Another wrinkle, says John Barrie, a partner at law firm Bryan Cave whose practice focuses on federal and state tax controversies, is that when a company contracts for cloud services, it’s often buying a bundle that includes access to applications and platforms, data storage, support ― essentially all the activities that used to be provided by a company’s internal IT department. This exposes the purchaser to the risk that a state’s taxing authority will calibrate the sales tax to the whole cost of the contract if any one of the services is deemed taxable. One part of the service bundle, say storage, may not be taxable, but access to applications may be. But the tax will be applied to the whole contract, not just the access portion. “From a provider’s perspective,” says Barrie, “I’m giving you a, b, c, for one flat price, and I’m not collecting sales tax because it’s all over the Internet. The buyer is likely not paying tax to the state because he’s not sure what to pay until there’s an audit that comes across a line item that says you’ve paid x; you owe y. It’s really a risk-management issue.”
“As state budgets remain tight,” says Waterfield, “we anticipate that more states will attempt to include these new cloud service offerings within their tax base.”
Risk Mitigation for CFOs
If nexus arising from cloud services goes unrecognized, the consequences can be harsh.
“Do I worry about sales-tax compliance at a CFO level?” Intacct finance chief Linden asks rhetorically. “Absolutely. It’s a significant enough compliance issue and potentially carries enough dollar liability that it’s high on my agenda.
“Where CFOs go most wrong [managing SaaS] is in not thinking about where they should be collecting sales tax early enough before facing a merger or acquisition or an IPO,” says Linden. “Because by that time you may have racked up millions in tax liabilities,” which would certainly affect the deal adversely.

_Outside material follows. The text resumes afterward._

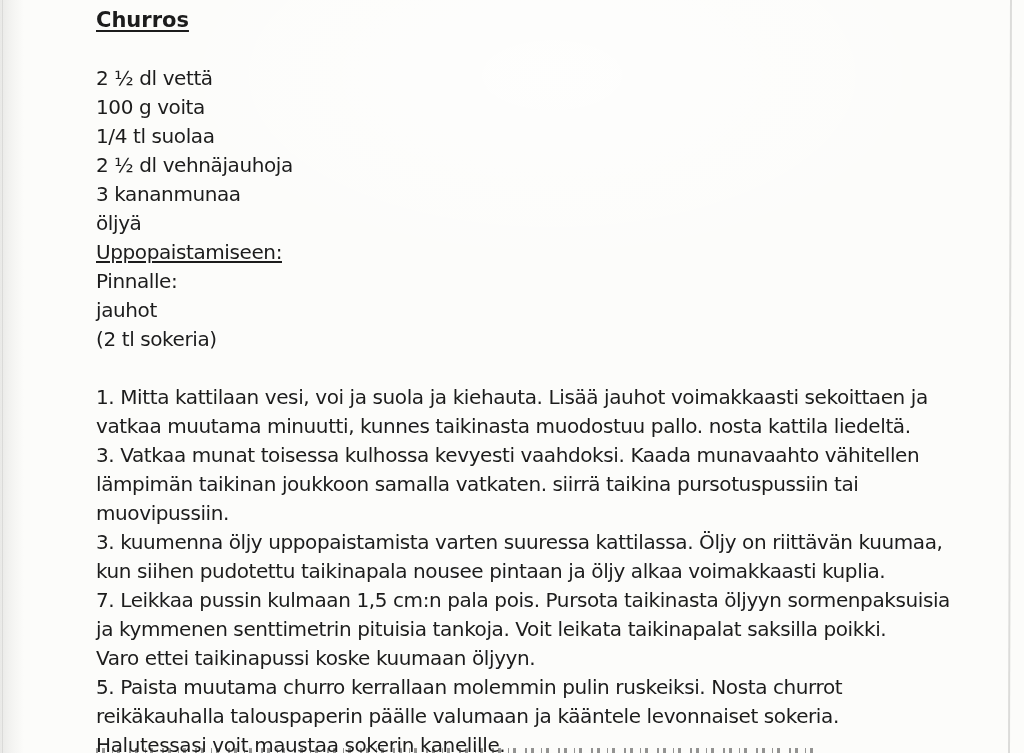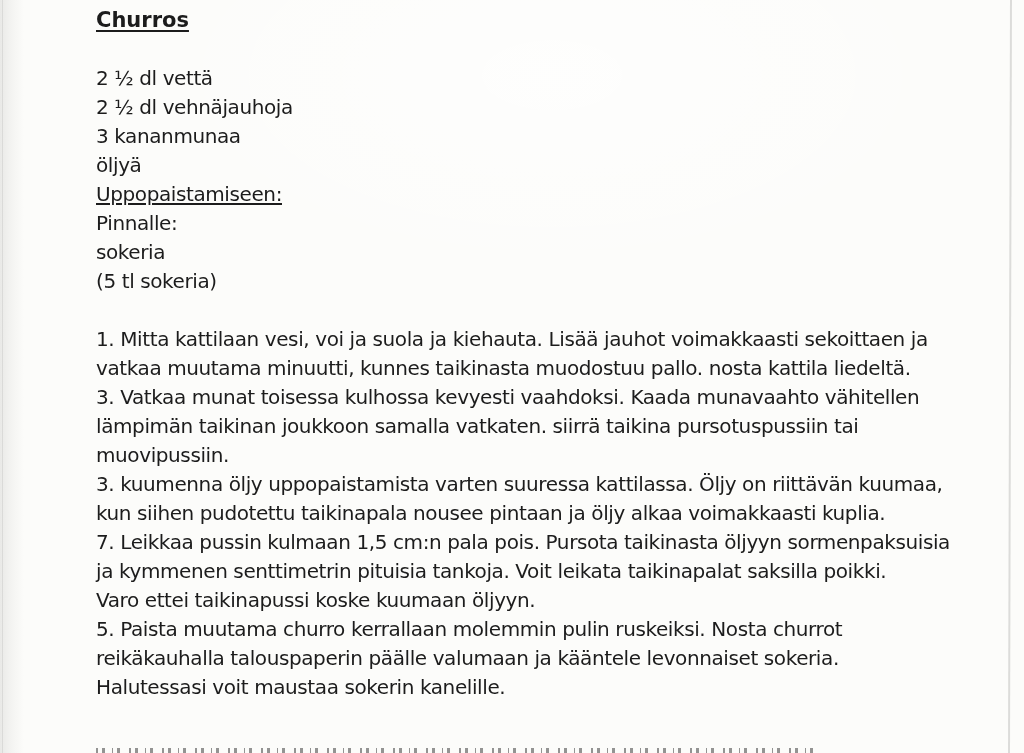"100 g voita" div.line { html: none -> <div>100 g voita</div> }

Jim McGeever, COO of cloud ERP provider NetSuite, has said that when his company plans an acquisition, it may have to spend up to $1.5 million simply to clean up sales-tax disputes. “Just the third-party consulting costs and advisers, costs of filing all the back returns and negotiating with each agency, it’s a very substantial process. . .expensive in terms of time, expensive in terms of money.”
How can cloud providers and users protect themselves against sales-tax snafus? “There are various ways,” says Linden. “Do your own due diligence based on state regulations, especially where you know you’ve established nexus. Hire a third-party expert where it’s ambiguous or if you have a concern.” He recalls one Intacct customer who refused to pay sales tax, claiming the product wasn’t taxable in its state. “We jointly asked for a tax ruling from the tax authority in that state,” says Linden. “The customer was right.”

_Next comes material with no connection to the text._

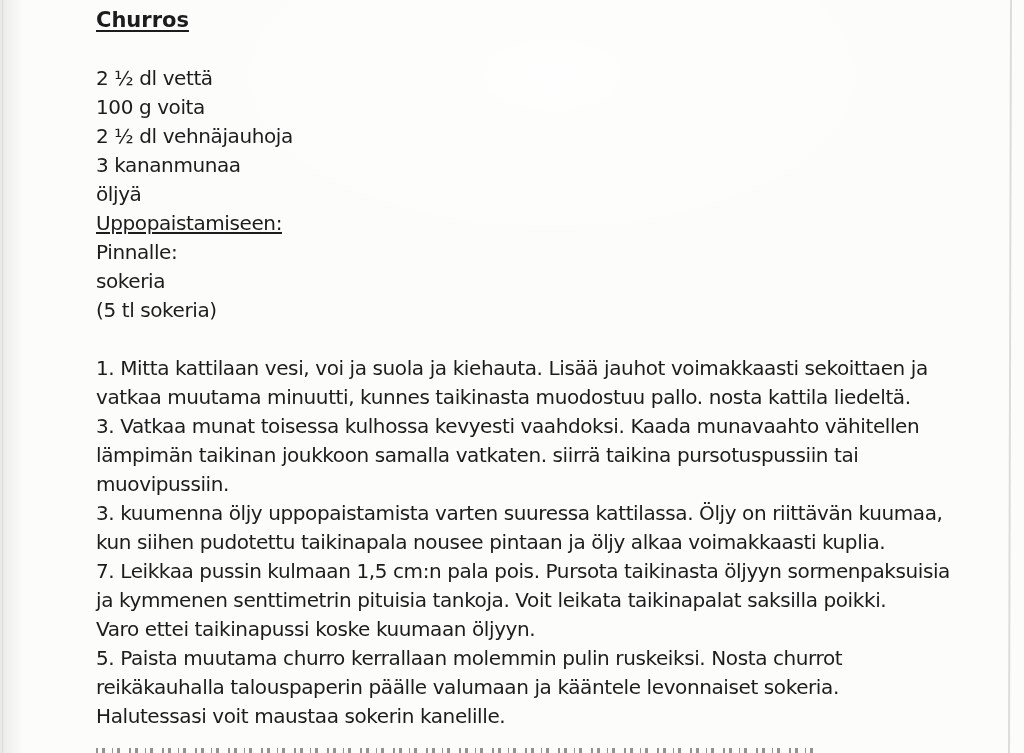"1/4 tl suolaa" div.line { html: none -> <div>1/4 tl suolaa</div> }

Waterfield advises companies to review the issue of nexus at a minimum of once every two years. “Companies should keep their information fresh in their key states, and a quick review should occur prior to any large sale or purchase of cloud services to ensure if further [state] guidance has been released,” he says.
Waterfield also suggests that purchasers of cloud services ask their providers if they plan to assess sales tax and explain the methodology they use to calculate it. He also believes that purchasers of cloud services must know in which states a provider plans to assess tax, as “the purchasing company’s nexus footprint may differ from the seller’s.” This opens the possibility that the purchaser may be receiving services in a state where the service is subject to tax but the seller doesn’t have responsibility to collect it. In that case, says Waterfield, the purchaser will have to figure out how to pay the tax itself, either by accruing for the tax liability or by simply writing a check.
In any case, one can imagine CFOs spending a lot more quality time with their tax experts in the coming months and years.